Seperti yang telah kusebutkan tadi, kastil ini tidak ada apa-apanya dibanding Kastil Osaka. Namun Kastil Wakayama memiliki keunikan tersendiri. Para guide yang tersebar di sekitar kastil, semuanya menggunakan kostum ninja, lengkap dengan senjata yang biasa digunakan para ninja seperti shuriken dan pedang yang tak terlalu panjang. Mereka menjelaskan informasi mengenai Kastil Wakayama dengan wajah riang pada turis-turis mancanegara yang datang ke sini. Beberapa diajak untuk berfoto bersama.
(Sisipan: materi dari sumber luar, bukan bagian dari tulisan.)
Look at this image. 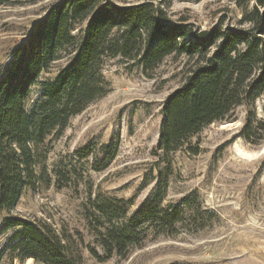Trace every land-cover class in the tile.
Returning a JSON list of instances; mask_svg holds the SVG:
<instances>
[{"label": "trees", "instance_id": "obj_1", "mask_svg": "<svg viewBox=\"0 0 264 264\" xmlns=\"http://www.w3.org/2000/svg\"><path fill=\"white\" fill-rule=\"evenodd\" d=\"M18 1L0 0V6ZM201 1L135 0L126 6L112 0H63L34 23L0 72V211H13L25 190L45 182L39 169L52 145L72 118L109 94L105 60L134 62L145 72L171 57L195 61L186 82L162 107L165 117L158 149L167 159L205 128L234 123L238 108L264 98V0H234L242 9L254 5L243 16L242 24L250 25L246 31L220 25L195 33L189 25L169 20L173 3ZM62 53H69L68 64L55 79L40 82ZM246 122V142H264V118ZM119 144L117 136L109 144L90 143L76 149L73 155L78 161L91 159L93 170L103 172L116 160ZM68 173L59 169L58 181L67 179ZM168 177V172L159 173L153 195L132 216L135 197L97 194L90 201L89 220L104 254L91 249L94 258L105 263L126 256L151 235H175L182 226L195 231L208 226L214 214L203 211L196 198L165 204ZM8 232L12 233L0 260L9 254L22 263L82 264L69 240L47 222L8 216L0 234Z\"/></svg>", "mask_w": 264, "mask_h": 264}, {"label": "rangeland", "instance_id": "obj_2", "mask_svg": "<svg viewBox=\"0 0 264 264\" xmlns=\"http://www.w3.org/2000/svg\"><path fill=\"white\" fill-rule=\"evenodd\" d=\"M61 1L21 0L0 6V72L11 62L14 48L26 41L34 23ZM112 1L126 6L136 3ZM253 6L242 9L234 0L175 2L168 18L171 23L189 25L195 33L220 25L246 31L250 25L242 24L243 16ZM85 26L74 34L79 35ZM68 54L62 53L40 82L55 79L68 64ZM195 65L185 57H171L156 70L145 72L134 62L105 60L109 94L72 118L39 169L45 182L25 190L13 211H0V228L8 216L47 222L69 240L82 264H264V142L251 144L243 136L247 119L263 120L264 98L238 108L234 123L205 128L169 159L158 149L163 104L186 82ZM117 136V158L103 172L93 170L91 159L78 161L73 155L76 149L90 143L109 144ZM59 169L70 172L61 182ZM162 171L169 174L165 204L196 198L203 211L214 214L208 226L202 231L182 226L175 235H151L126 256H114L105 263L94 258L91 249L104 254L89 220L90 201L97 194L135 197L129 211L132 216L153 195ZM11 233L0 234V251ZM0 264L38 263H22L6 254Z\"/></svg>", "mask_w": 264, "mask_h": 264}, {"label": "bare ground", "instance_id": "obj_3", "mask_svg": "<svg viewBox=\"0 0 264 264\" xmlns=\"http://www.w3.org/2000/svg\"><path fill=\"white\" fill-rule=\"evenodd\" d=\"M32 260H29V262H31Z\"/></svg>", "mask_w": 264, "mask_h": 264}]
</instances>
Beberapa diminta untuk berpose layaknya ninja. Kami pun akhirnya menghampiri salah satu guide perempuan dan memintanya berfoto bersama kami. Suasana yang benar-benar menyenangkan.

Setelah melewati beberapa waktu di atas, kami akhirnya turun gunung. Tangga yang tadi begitu berat kulalui, tak terlalu terasa panjang begitu kami turun. Tak sampai setengah jam, kami sudah tiba di bawah lagi.

Ketika kami akan melangkah menuju gerbang, pandanganku terpaku pada satu guide berpakaian ninja yang sedang bermain bersama tiga bocah Jepang. Kakak ninja yang kutaksir berumur kepala dua itu menunjukkan beberapa teknik ninja pada bocah-bocah yang mengerubunginya. Bocah-bocah itu terlihat sangat senang. Lalu tiba-tiba kakak ninja itu mengeluarkan kain berwarna abu-abu yang cocok dengan dinding batu di belakangnya. Ia pun menunjukkan teknik ninja bersembunyi di balik kain tersebut. Tanpa sadar aku tertawa terbahak-bahak karena kain motif batu itu benar-benar terlihat palsu. Mau sembunyi seperti apa pun dia pasti akan ketahuan.

Ketiga bocah dan kakak ninja itu sontak menoleh padaku. Bocah-bocah itu menatap padaku heran, mungkin karena aku sama sekali tidak mirip orang Jepang. Sementara si kakak ninja tersenyum padaku dan menundukkan kepalanya sedikit untuk memberi salam. Aku terkejut dan ikut memberinya salam dengan menundukkan kepalaku. Saking gugupnya, aku lupa untuk membalas senyumannya dan melangkah meninggalkan tempat itu.

“Kakak ninjanya cakep, ya. Mau foto deh...” kataku dengan suara pelan.

Alina melirikku dengan pandangan curiga. “Naksir ya? Dasar! Kalo mau foto bilang dong. Mau balik lagi?”

Aku berhenti melangkah, menatap mata Alina, lalu berbalik. Akan tetapi sebelum sempat berjalan kembali ke tempat tadi, aku berjongkok dan menutup kedua wajahku dengan telapak tangan. “Tapi maluuu....”

Kepalaku digeplak Alina. “Payah!” ejeknya sadis.

“Kapan lagi bisa foto sama dia, kan? Lo kan nggak lama-lama di sini...” ujarnya persuasif.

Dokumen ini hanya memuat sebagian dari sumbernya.